Senate Republicans quickly tried to turn the attention away from the draft opinion, which was revealed in a blockbuster scoop by Politico and later confirmed by Chief Justice John Roberts. Senate Minority Leader Mitch McConnell, R-Ky., who would retake control of the Senate should Republicans win back the chamber in November, said the "story" was not the opinion itself but the identity of the person responsible for leaking the opinion.

“What's unique about today is this is the first time we’ve had somebody on the inside try to attack the institution” of the Supreme Court, McConnell told reporters Tuesday. “Fortunately, I think the chief justice has taken that seriously, and we’ll find the leaker.”

Senate Majority Leader Chuck Schumer bellows into a microphone on a dias, surrounded by a host of senators, with women in the close ranks behind him.
Senate Majority Leader Chuck Schumer, D-N.Y., speaking on Tuesday. (Michael A. McCoy/Reuters)

The leaked opinion and a second opinion from Roberts himself, striking down abortion rights but not going as far as other conservatives on the court, seemed all but certain to reshape the 2022 midterm elections, catapulting abortion to the center of a campaign cycle that has previously been dominated by the war in Ukraine, gas prices and inflation, culture wars around race and education, and the continuing COVID-19 pandemic.

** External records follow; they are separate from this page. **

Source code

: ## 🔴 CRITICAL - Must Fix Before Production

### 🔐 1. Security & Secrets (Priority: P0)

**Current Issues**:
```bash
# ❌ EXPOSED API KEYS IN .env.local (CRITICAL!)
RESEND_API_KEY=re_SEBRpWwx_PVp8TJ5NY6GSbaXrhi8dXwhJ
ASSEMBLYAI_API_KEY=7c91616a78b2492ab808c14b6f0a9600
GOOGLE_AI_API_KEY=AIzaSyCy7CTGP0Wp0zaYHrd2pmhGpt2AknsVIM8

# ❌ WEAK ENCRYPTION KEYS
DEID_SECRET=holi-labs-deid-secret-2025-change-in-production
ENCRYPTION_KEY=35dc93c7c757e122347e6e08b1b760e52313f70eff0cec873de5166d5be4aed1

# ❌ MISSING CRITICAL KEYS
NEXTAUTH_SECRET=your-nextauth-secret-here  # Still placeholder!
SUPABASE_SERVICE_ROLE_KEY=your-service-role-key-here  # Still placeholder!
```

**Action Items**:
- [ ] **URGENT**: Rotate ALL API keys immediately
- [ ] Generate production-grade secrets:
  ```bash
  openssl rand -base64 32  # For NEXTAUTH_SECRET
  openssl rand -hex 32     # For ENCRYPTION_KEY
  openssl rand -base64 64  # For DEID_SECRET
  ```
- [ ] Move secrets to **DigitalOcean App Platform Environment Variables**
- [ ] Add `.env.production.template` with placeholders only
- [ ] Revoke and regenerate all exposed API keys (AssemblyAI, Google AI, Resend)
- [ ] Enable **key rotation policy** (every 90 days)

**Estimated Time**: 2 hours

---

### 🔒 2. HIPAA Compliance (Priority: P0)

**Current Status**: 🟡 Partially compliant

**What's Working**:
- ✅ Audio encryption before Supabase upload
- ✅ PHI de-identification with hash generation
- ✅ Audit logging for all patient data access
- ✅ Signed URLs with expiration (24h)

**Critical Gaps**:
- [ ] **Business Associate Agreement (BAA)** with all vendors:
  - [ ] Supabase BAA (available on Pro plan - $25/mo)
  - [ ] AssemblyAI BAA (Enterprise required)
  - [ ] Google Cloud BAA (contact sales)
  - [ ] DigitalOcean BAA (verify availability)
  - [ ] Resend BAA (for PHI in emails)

This “helps energize an otherwise lifeless Democratic midterm electorate,” said one longtime pollster, Mark Penn, a former top strategist for Hillary Clinton and now director of the Harris Poll at Harvard. Penn conducted a poll on the issue in December and found that Americans supported upholding Roe v. Wade’s access to abortions by 54% to 46%.

“It will also energize some Republicans as well, so the stakes will be even higher and the fundraising even crazier,” Penn told Yahoo News.

Schumer and other top Democrats were emphatic Tuesday that the draft opinion marked a decisive change in the playing field — so much so that Schumer, seemingly unconcerned, batted away a question about Sen. Joe Manchin, the conservative West Virginia Democrat who has stymied much of the Democrats’ plans through the first part of the Biden administration.

With the Senate split 50-50, the vote effort seems all but certain to fail. Democrats are unlikely to find the 60 votes needed to break a filibuster in the Senate, and talk of eliminating the filibuster outright has gained little traction. Asked what he would do to overcome a filibuster, Schumer ducked the question.

“It’s a different world now. The tectonic plates of our politics, on women’s choice and on rights in general, are changing,” he said. “Every senator now, under the real glare of Roe v. Wade being repealed by the courts, is going to have to show which side they’re on.”